▶ [The task] Copy out all of the data below with "Wave" swapped for "Phase" everywhere it appears, changing nothing else, and leave out the pictures.
Data extract Block Start
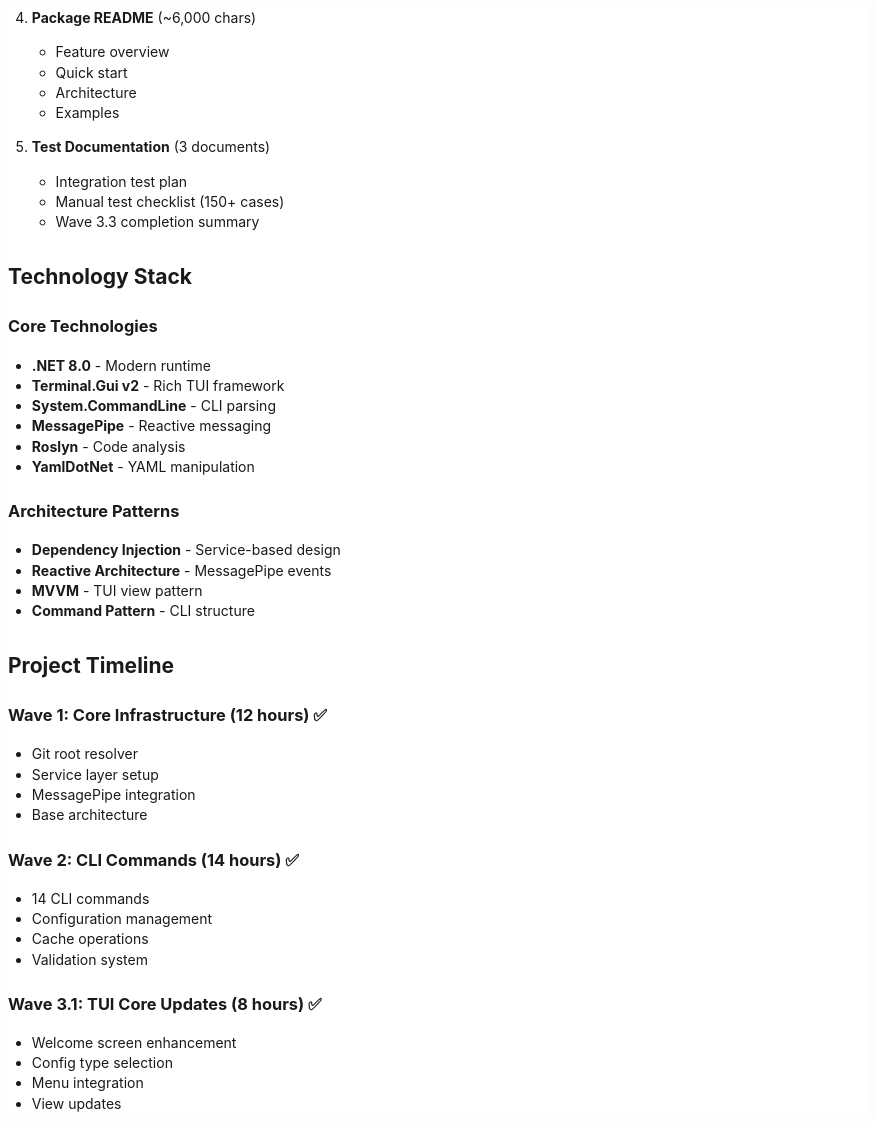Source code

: 4. **Package README** (~6,000 chars)
   - Feature overview
   - Quick start
   - Architecture
   - Examples

5. **Test Documentation** (3 documents)
   - Integration test plan
   - Manual test checklist (150+ cases)
   - Wave 3.3 completion summary

## Technology Stack

### Core Technologies

- **.NET 8.0** - Modern runtime
- **Terminal.Gui v2** - Rich TUI framework
- **System.CommandLine** - CLI parsing
- **MessagePipe** - Reactive messaging
- **Roslyn** - Code analysis
- **YamlDotNet** - YAML manipulation

### Architecture Patterns

- **Dependency Injection** - Service-based design
- **Reactive Architecture** - MessagePipe events
- **MVVM** - TUI view pattern
- **Command Pattern** - CLI structure

## Project Timeline

### Wave 1: Core Infrastructure (12 hours) ✅

- Git root resolver
- Service layer setup
- MessagePipe integration
- Base architecture

### Wave 2: CLI Commands (14 hours) ✅

- 14 CLI commands
- Configuration management
- Cache operations
- Validation system

### Wave 3.1: TUI Core Updates (8 hours) ✅

- Welcome screen enhancement
- Config type selection
- Menu integration
- View updates
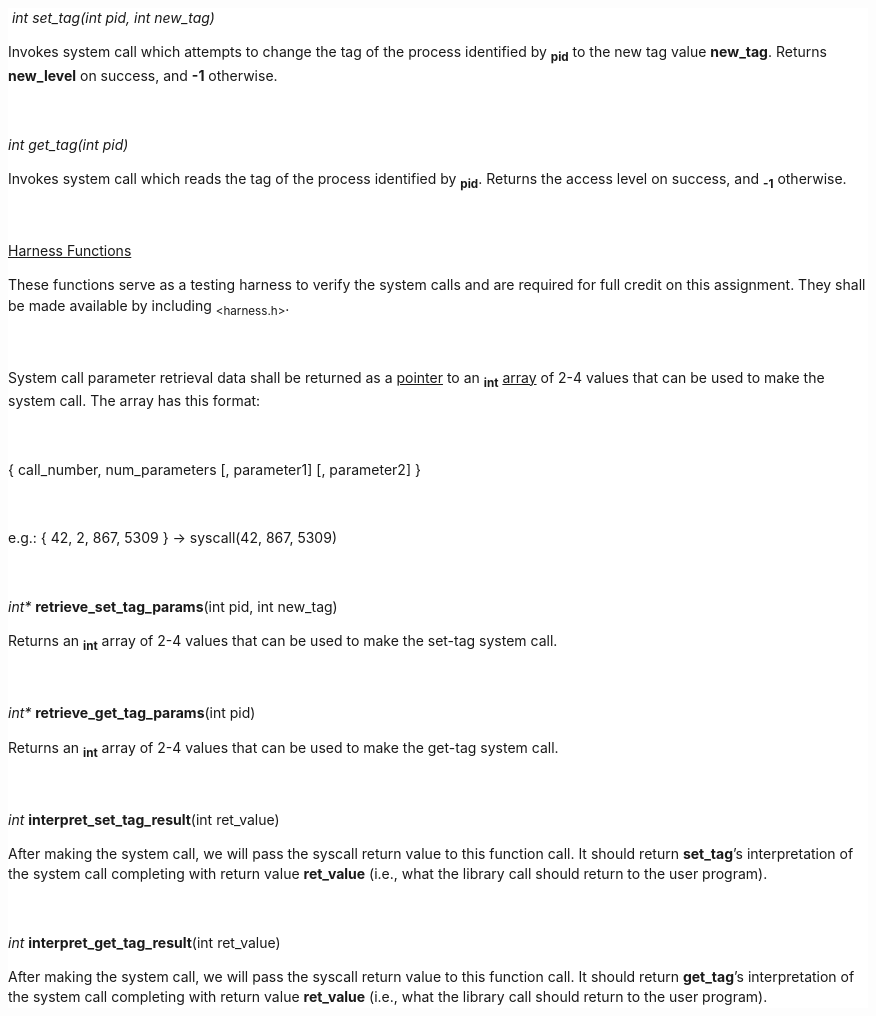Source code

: <em>&nbsp;int set_tag(int pid, int new_tag)</em>

Invokes system call which attempts to change the tag of the process identified by <strong><sub>pid</sub></strong> to the new tag value <strong>new_tag</strong>. Returns <strong>new_level</strong> on success, and <strong>-1</strong> otherwise.

&nbsp;

<em>int get_tag(int pid)</em>

Invokes system call which reads the tag of the process identified by <strong><sub>pid</sub></strong>. Returns the access level on success, and <strong><sub>-1</sub></strong> otherwise.

&nbsp;

<u>Harness Functions</u>

These functions serve as a testing harness to verify the system calls and are required for full credit on this assignment. They shall be made available by including <sub>&lt;harness.h&gt;</sub>.

<em>&nbsp;</em>

System call parameter retrieval data shall be returned as a <u>pointer</u> to an <strong><sub>int</sub></strong> <u>array</u> of 2-4 values that can be used to make the system call. The array has this format:

&nbsp;

{ call_number, num_parameters [, parameter1] [, parameter2] }

&nbsp;

e.g.: { 42, 2, 867, 5309 } → syscall(42, 867, 5309)

<em>&nbsp;</em>

<em>int*</em> <strong>retrieve_set_tag_params</strong>(int pid, int new_tag)

Returns an <strong><sub>int</sub></strong> array of 2-4 values that can be used to make the set-tag system call.

&nbsp;

<em>int*</em> <strong>retrieve_get_tag_params</strong>(int pid)

Returns an <strong><sub>int</sub></strong> array of 2-4 values that can be used to make the get-tag system call.

&nbsp;

<em>int</em> <strong>interpret_set_tag_result</strong>(int ret_value)

After making the system call, we will pass the syscall return value to this function call. It should return <strong>set_tag</strong>’s interpretation of the system call completing with return value <strong>ret_value</strong> (i.e., what the library call should return to the user program).

&nbsp;

<em>int</em> <strong>interpret_get_tag_result</strong>(int ret_value)

After making the system call, we will pass the syscall return value to this function call. It should return <strong>get_tag</strong>’s interpretation of the system call completing with return value <strong>ret_value</strong> (i.e., what the library call should return to the user program).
Data extract Block End
▶ [Output of the task]
Source code

: 4. **Package README** (~6,000 chars)
   - Feature overview
   - Quick start
   - Architecture
   - Examples

5. **Test Documentation** (3 documents)
   - Integration test plan
   - Manual test checklist (150+ cases)
   - Phase 3.3 completion summary

## Technology Stack

### Core Technologies

- **.NET 8.0** - Modern runtime
- **Terminal.Gui v2** - Rich TUI framework
- **System.CommandLine** - CLI parsing
- **MessagePipe** - Reactive messaging
- **Roslyn** - Code analysis
- **YamlDotNet** - YAML manipulation

### Architecture Patterns

- **Dependency Injection** - Service-based design
- **Reactive Architecture** - MessagePipe events
- **MVVM** - TUI view pattern
- **Command Pattern** - CLI structure

## Project Timeline

### Phase 1: Core Infrastructure (12 hours) ✅

- Git root resolver
- Service layer setup
- MessagePipe integration
- Base architecture

### Phase 2: CLI Commands (14 hours) ✅

- 14 CLI commands
- Configuration management
- Cache operations
- Validation system

### Phase 3.1: TUI Core Updates (8 hours) ✅

- Welcome screen enhancement
- Config type selection
- Menu integration
- View updates
Source code

: <em>&nbsp;int set_tag(int pid, int new_tag)</em>

Invokes system call which attempts to change the tag of the process identified by <strong><sub>pid</sub></strong> to the new tag value <strong>new_tag</strong>. Returns <strong>new_level</strong> on success, and <strong>-1</strong> otherwise.

&nbsp;

<em>int get_tag(int pid)</em>

Invokes system call which reads the tag of the process identified by <strong><sub>pid</sub></strong>. Returns the access level on success, and <strong><sub>-1</sub></strong> otherwise.

&nbsp;

<u>Harness Functions</u>

These functions serve as a testing harness to verify the system calls and are required for full credit on this assignment. They shall be made available by including <sub>&lt;harness.h&gt;</sub>.

<em>&nbsp;</em>

System call parameter retrieval data shall be returned as a <u>pointer</u> to an <strong><sub>int</sub></strong> <u>array</u> of 2-4 values that can be used to make the system call. The array has this format:

&nbsp;

{ call_number, num_parameters [, parameter1] [, parameter2] }

&nbsp;

e.g.: { 42, 2, 867, 5309 } → syscall(42, 867, 5309)

<em>&nbsp;</em>

<em>int*</em> <strong>retrieve_set_tag_params</strong>(int pid, int new_tag)

Returns an <strong><sub>int</sub></strong> array of 2-4 values that can be used to make the set-tag system call.

&nbsp;

<em>int*</em> <strong>retrieve_get_tag_params</strong>(int pid)

Returns an <strong><sub>int</sub></strong> array of 2-4 values that can be used to make the get-tag system call.

&nbsp;

<em>int</em> <strong>interpret_set_tag_result</strong>(int ret_value)

After making the system call, we will pass the syscall return value to this function call. It should return <strong>set_tag</strong>’s interpretation of the system call completing with return value <strong>ret_value</strong> (i.e., what the library call should return to the user program).

&nbsp;

<em>int</em> <strong>interpret_get_tag_result</strong>(int ret_value)

After making the system call, we will pass the syscall return value to this function call. It should return <strong>get_tag</strong>’s interpretation of the system call completing with return value <strong>ret_value</strong> (i.e., what the library call should return to the user program).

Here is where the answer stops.